Allo Darlin’

Allo Darlin'

I’m used to seeing Allo Darlin’ on the outdoor stage at the Indietracks festival in Derbyshire, where they’re firm favourites, so it was great to witness their indie-pop prowess in a sweaty room at the back of a Nottingham pub, where they’ve previously played at the city’s Pop All-Dayer. A proper late-night, rock ‘n’ roll gig from a band not exactly renowned for their rock.

Date: November 19, 2014

Venue: The Maze, Nottingham

Allo Darlin’ are one of the best bands to be filed under the indie moniker, yet it’s highly likely that only the most discerning of indie music fans will have heard of them or their music.

They continue to make stunning, observant, ukulele-led folk-tinged pop music bereft of the minutia of modern indie music, sounding a lot like Belle & Sebastian and Camera Obscura, but happy to warmly snuggle under the corporate blanket rather than emerge from it.

Their latest album, We Come From The Same Place, is their third, containing the same erudite and sincere pop music as their previous two.
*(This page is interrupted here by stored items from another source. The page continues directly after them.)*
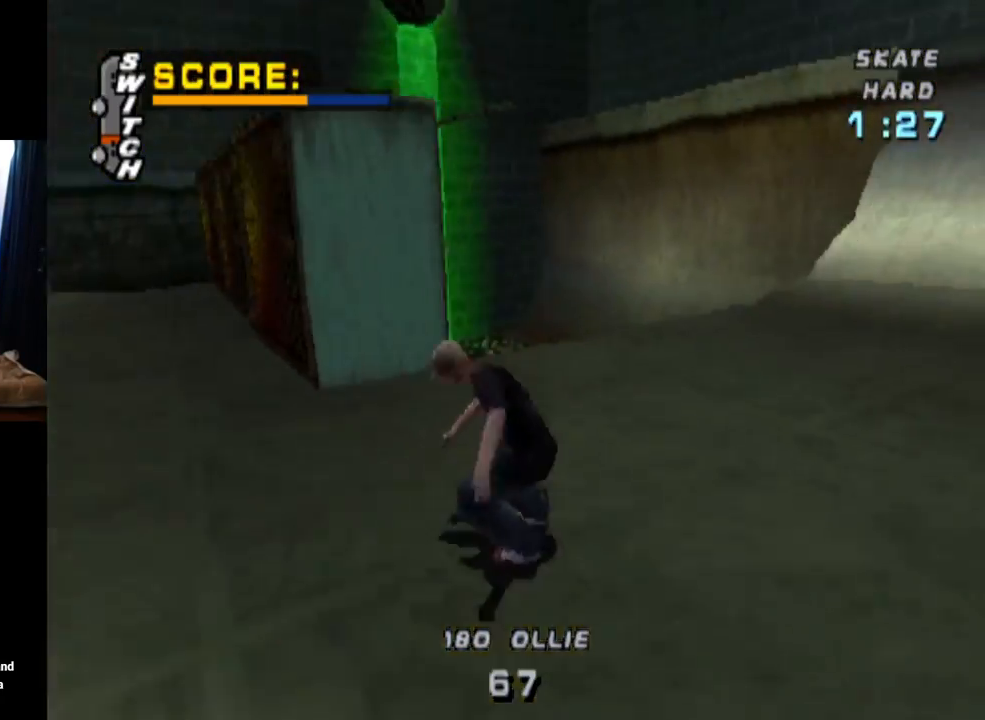
{"buttons": ["CROSS"], "left_stick": "center", "right_stick": "center", "events": [[450, "DPAD_DOWN", "up"], [467, "DPAD_LEFT", "up"]]}
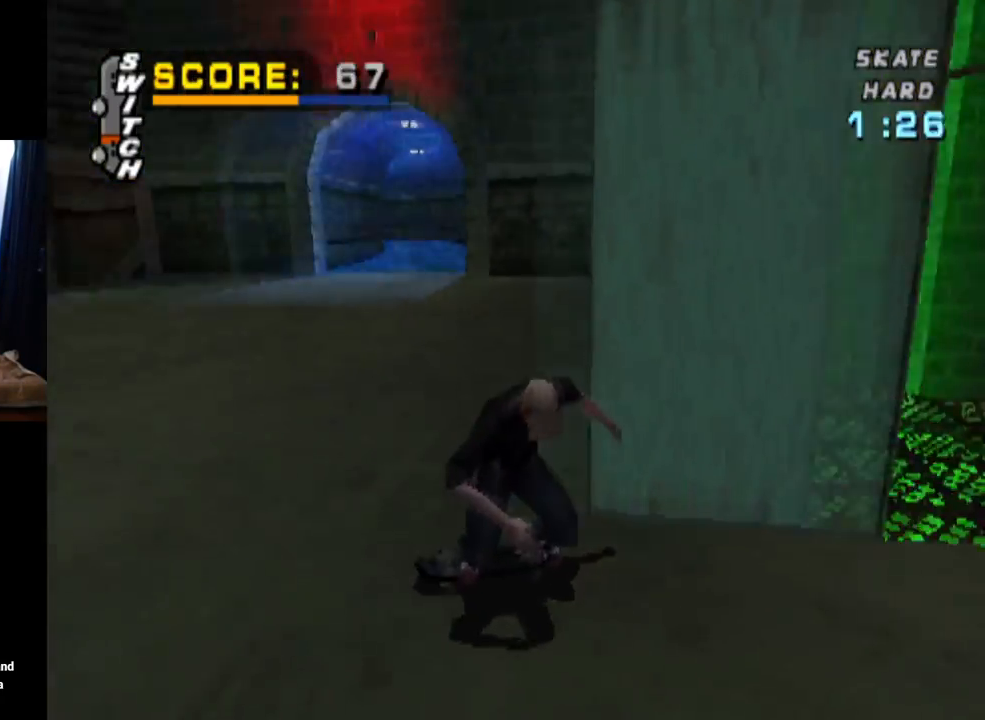
{"buttons": ["CROSS"], "left_stick": "center", "right_stick": "center", "events": [[201, "DPAD_RIGHT", "down"], [251, "DPAD_DOWN", "down"], [401, "DPAD_DOWN", "up"], [484, "DPAD_RIGHT", "up"]]}
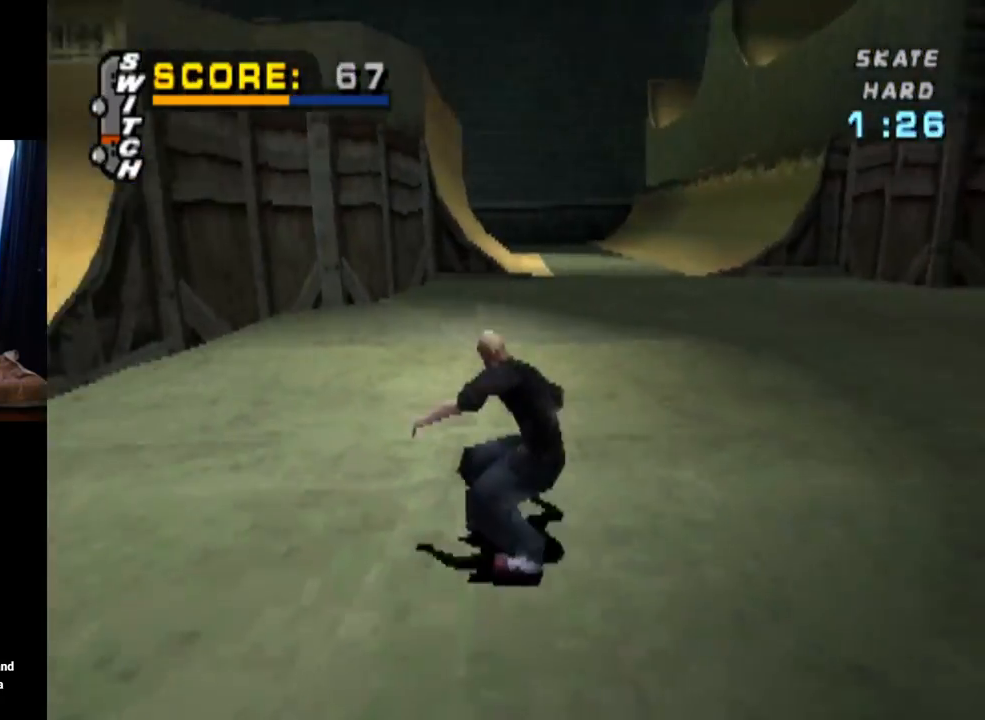
{"buttons": ["CROSS"], "left_stick": "center", "right_stick": "center", "events": [[150, "DPAD_RIGHT", "down"], [200, "DPAD_DOWN", "down"], [283, "DPAD_DOWN", "up"], [334, "DPAD_RIGHT", "up"]]}
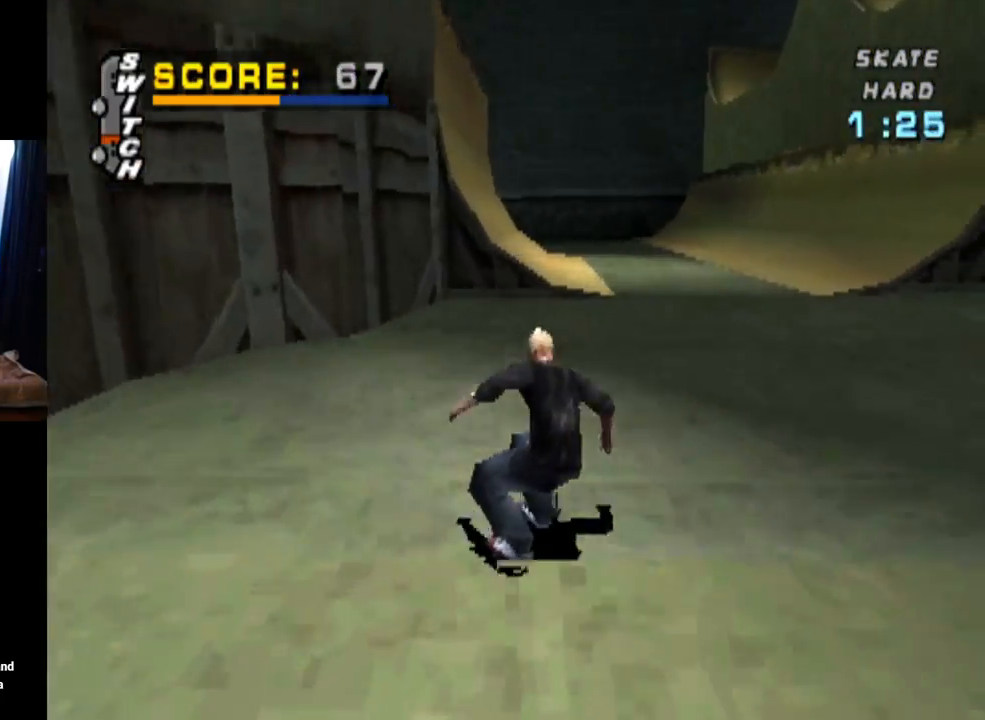
{"buttons": ["CROSS"], "left_stick": "center", "right_stick": "center", "events": [[301, "DPAD_LEFT", "down"], [451, "DPAD_LEFT", "up"]]}
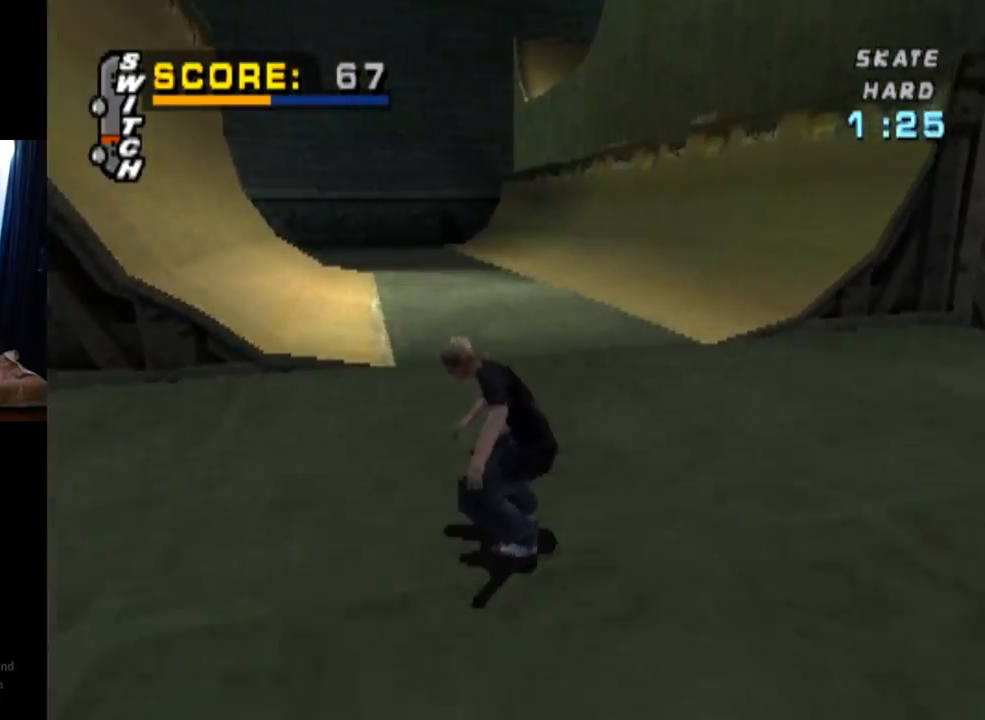
{"buttons": ["CROSS"], "left_stick": "center", "right_stick": "center", "events": []}
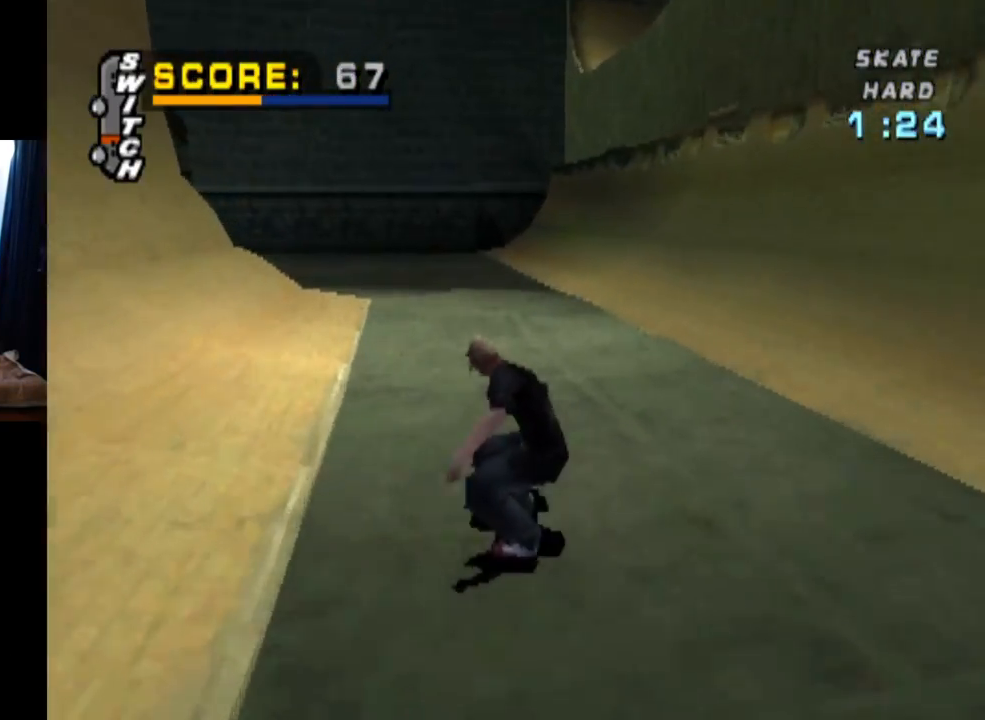
{"buttons": ["CROSS"], "left_stick": "center", "right_stick": "center", "events": [[151, "DPAD_LEFT", "down"], [234, "DPAD_UP", "down"], [267, "DPAD_UP", "up"], [317, "DPAD_LEFT", "up"]]}
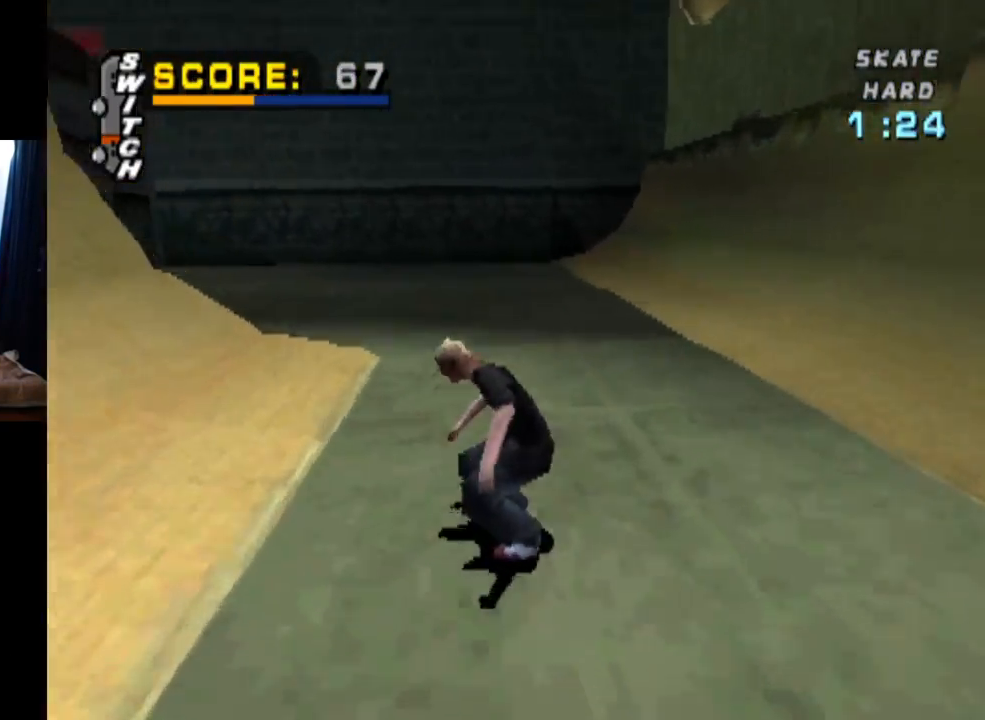
{"buttons": ["CROSS"], "left_stick": "center", "right_stick": "center", "events": [[100, "DPAD_RIGHT", "down"], [250, "DPAD_RIGHT", "up"]]}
On record, Allo Darlin’ are characteristically very much like the afore-mentioned seminal Scottish indie-pop bands, but on the live platform, they are both aesthetically and sonically more hardy, brash and jagged around the edges, which makes them one of the most entertaining live acts on the circuit.

Australian-born Elizabeth Morris shares lead duties with bassist Bill Botting, a man whose curly locks and impressive moustache pitch him somewhere between German porn star and a Fast Show character. He’s an instantly likeable bloke, playing his bass with an imperishable smile, while the slim, neatly coiffured Liz leans towards the crowd to deliver her sweet antipodean-twanged vocals whilst swapping between her guitar and ukulele.

If all this sounds a little twee, let’s get something straight: Allo Darlin’ can rock out, as proven so vivaciously on Half Heart Necklace. It’s so feral, it’s almost punk!

Liz enjoys engaging with her audience, even if it’s simply to talk about the heat. And despite near sub-zero temperatures outside, the Maze is a stifling, sweaty mash of people whom not even an industrial-sized fan perched upon the bar can cool down.

“The last time we were here I nearly threw up”, she fondly recalls, warning the front row to remain cautious and agile should the heat get to her this time.

Talking of heat, recent single Capricornia sees Liz dreaming of her native Australia via studied and invitingly innovative jangly guitar pop, with Botting adding deft vocals making it a harmonious indie-folk anthem.

As Liz tunes her guitar for the next song, Botting tries his luck with a consciously cheeky geographical quip: “So you guys have the Notting Hill carnival here right? Where you attack policemen and stuff…”.  It gets a few laughs, and his smile, and ours, remain intact.

With guitar tuned, they deliver Dreaming, which prompts the first real audience bounce of the evening. It’s taken from their first record, a record every self-styled indie obsessive should own.

It’s followed by Europe, a driving tune with that all-important motorik beat.  “This is life, this is living”, sings Liz, with a strident belief and a pure sense of adventure.

We Come from the Same Place chimes and trundles along like a lost C86 song, all the while slowly building into a seething indie classic. It’s feisty yet playful. A true work of art.

“All I wanna know is where do we go when this bar closes”, sings Liz, and everyone else, on Silver Dollars. It was about to be the highlight of the night but then the frothy Kiss Your Lips drops and it’s pandemonium, with now almost everyone bouncing with unabashed glee.

“Play Darren!”, projects an eager punter as the band return for the encore after chants of “We want more”, to which guitarist Paul Rains utters “Good choice” as they lash into the song; its mantra of “I could stay for ever hanging out” providing the perfect ending, even if the crowd demand more still, once again chanting in unison for the band’s return. Alas, they do not, and at 11.45, the show is over.

When they need to crunch that guitar, they do. When they need to be witty, they are. When they continue to be the best band that not many people know about, they do so with a proud sense of underachievement; a steely “whatever”, and a determined desire to please the people that love them so dearly. Allo Darlin’. Darlings of the indie underworld.